The education system in Hungary is encountering serious resistance regarding the new nationalist curriculum.

A nationalist curriculum for the modern ages

The Hungarian government wants to incorporate 19th-century nationalism in today’s education curriculum, but a significant number of opposing parties are blocking its full implementation.

The Director-General for the Petofi Museum of Literature, Szilard Demeter is in full support of the incorporation of the nationalist curriculum into Hungary’s education system. He is also known as a key supporter of Hungary’s Prime Minister Viktor Orban.

Mr. Demeter reads a dark clothed book when he goes into his office at the Petofi Museum of Literature in Budapest. A book of essays in 1943 from a nationalist, Ferenc Herczeg. The book was a gift from another nationalist supporter, Miklos Horthy, an admiral and statesman turned Regent of Hungary in the 20th-century.

The Herczeg book is a part of the few compulsory reading materials for the new Hungarian nationalist curriculum, which will take effect September this year.

According to Mr. Demeter:

It is our duty to share our country’s heritage to our future generations. Public education teaches us the value of family, work, and patriotism.

Political spokesperson Zoltan Kovacs also added:

There’s no such thing as neutral education. We live by our values, and the Hungarian society is as equally as different as other societies.

The resistance

Online resistance against the nationalist curriculum outnumbers by a small margin those who are in favor.

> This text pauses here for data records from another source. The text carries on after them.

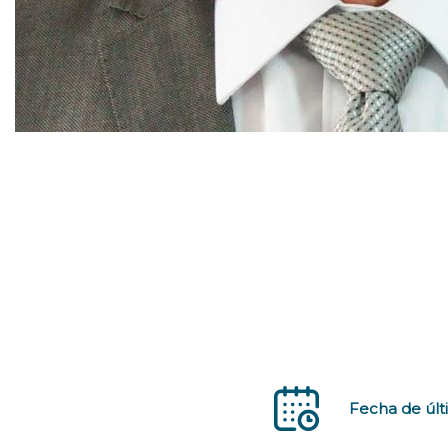
Fecha de últ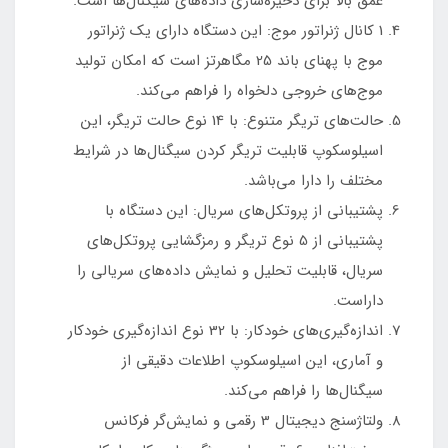
عمق بالا برای ذخیره‌سازی داده‌های سیگنال‌ها است.
1 کانال ژنراتور موج: این دستگاه دارای یک ژنراتور
موج با پهنای باند 25 مگاهرتز است که امکان تولید
موج‌های خروجی دلخواه را فراهم می‌کند.
حالت‌های تریگر متنوع: با 14 نوع حالت تریگر، این
اسیلوسکوپ قابلیت تریگر کردن سیگنال‌ها در شرایط
مختلف را دارا می‌باشد.
پشتیبانی از پروتکل‌های سریال: این دستگاه با
پشتیبانی از 5 نوع تریگر و رمزگشایی پروتکل‌های
سریال، قابلیت تحلیل و نمایش داده‌های سریالی را
داراست.
اندازه‌گیری‌های خودکار: با 32 نوع اندازه‌گیری خودکار
و آماری، این اسیلوسکوپ اطلاعات دقیقی از
سیگنال‌ها را فراهم می‌کند.
ولتاژ‌سنج دیجیتال 3 رقمی و نمایش‌گر فرکانس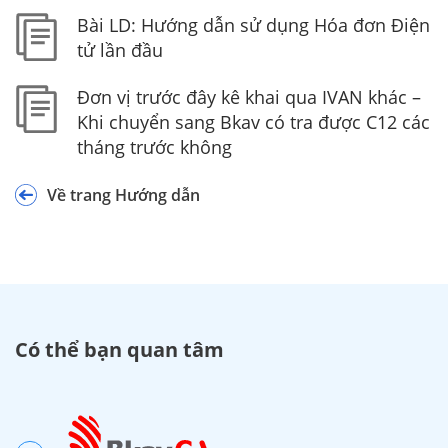
Đ
Bài LD: Hướng dẫn sử dụng Hóa đơn Điện
T
tử lần đầu
Đơn vị trước đây kê khai qua IVAN khác –
H
Khi chuyển sang Bkav có tra được C12 các
ợ
tháng trước không
p
đ
Về trang Hướng dẫn
ồ
n
g
Đ
T
Có thể bạn quan tâm
V
ă
n
b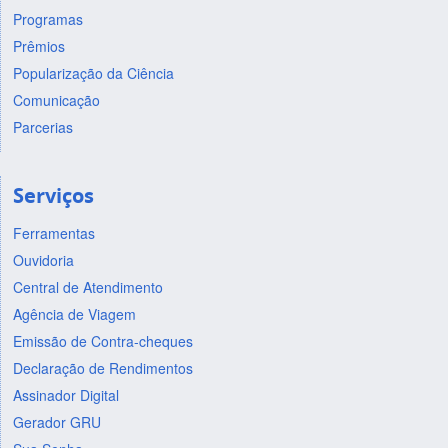
Programas
Prêmios
Popularização da Ciência
Comunicação
Parcerias
Serviços
Ferramentas
Ouvidoria
Central de Atendimento
Agência de Viagem
Emissão de Contra-cheques
Declaração de Rendimentos
Assinador Digital
Gerador GRU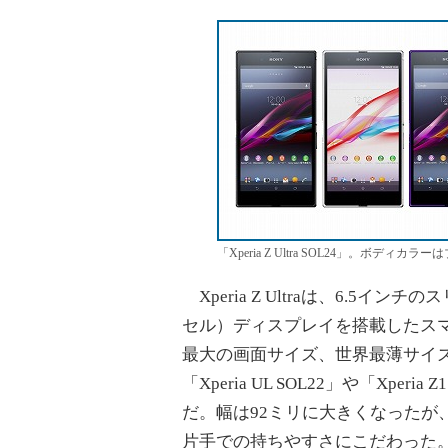
「Xperia Z Ultra SOL24」。ボデ
Xperia Z Ultraは、6.5イン
セル）ディスプレイを搭載したス
最大の画面サイズ、世界最薄サイズとな
「Xperia UL SOL22」や「Xp
だ。幅は92ミリに大きくなったが
片手での持ちやすさにこだわった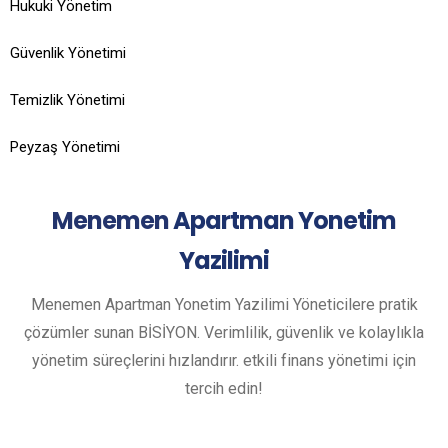
Hukuki Yönetim
Güvenlik Yönetimi
Temizlik Yönetimi
Peyzaş Yönetimi
Menemen
Apartman Yonetim
Yazilimi
Menemen Apartman Yonetim Yazilimi Yöneticilere pratik
çözümler sunan BİSİYON. Verimlilik, güvenlik ve kolaylıkla
yönetim süreçlerini hızlandırır. etkili finans yönetimi için
tercih edin!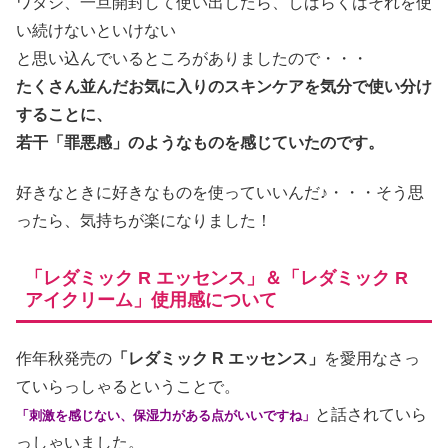
ワタシ、一旦開封して使い出したら、しばらくはそれを使
い続けないといけない
と思い込んでいるところがありましたので・・・
たくさん並んだお気に入りのスキンケアを気分で使い分け
することに、
若干「罪悪感」のようなものを感じていたのです。
好きなときに好きなものを使っていいんだ♪・・・そう思
ったら、気持ちが楽になりました！
「レダミック R エッセンス」＆「レダミック R
アイクリーム」使用感について
作年秋発売の
「レダミック R エッセンス」
を愛用なさっ
ていらっしゃるということで。
と話されていら
「刺激を感じない、保湿力がある点がいいですね」
っしゃいました。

Many believe that this new curriculum will eventually end up in an authoritarian form, where students will be forced to believe in everything the teacher says instead of having the freedom for critical thinking.

The President of the Association of Hungarian History Teachers, Laszlo Miklosi is one of the resistance leaders of this new curriculum. He objects to the new education system because he believes it’s a mockery of history.

They are set to glorify the past, relive the past, and think that they can make a better version of it today.

The resistance believes that having the new curriculum will just damage the country’s unity and culture, as well as take away the freedom for critical thinking.

But in a state on the nation speech by Prime Minister Orban, last February 16, 2020, he reiterated that the purpose of the revamp is to showcase the nation’s pride to the world, make us proud as Hungarians for accomplishing amazing feats on our own.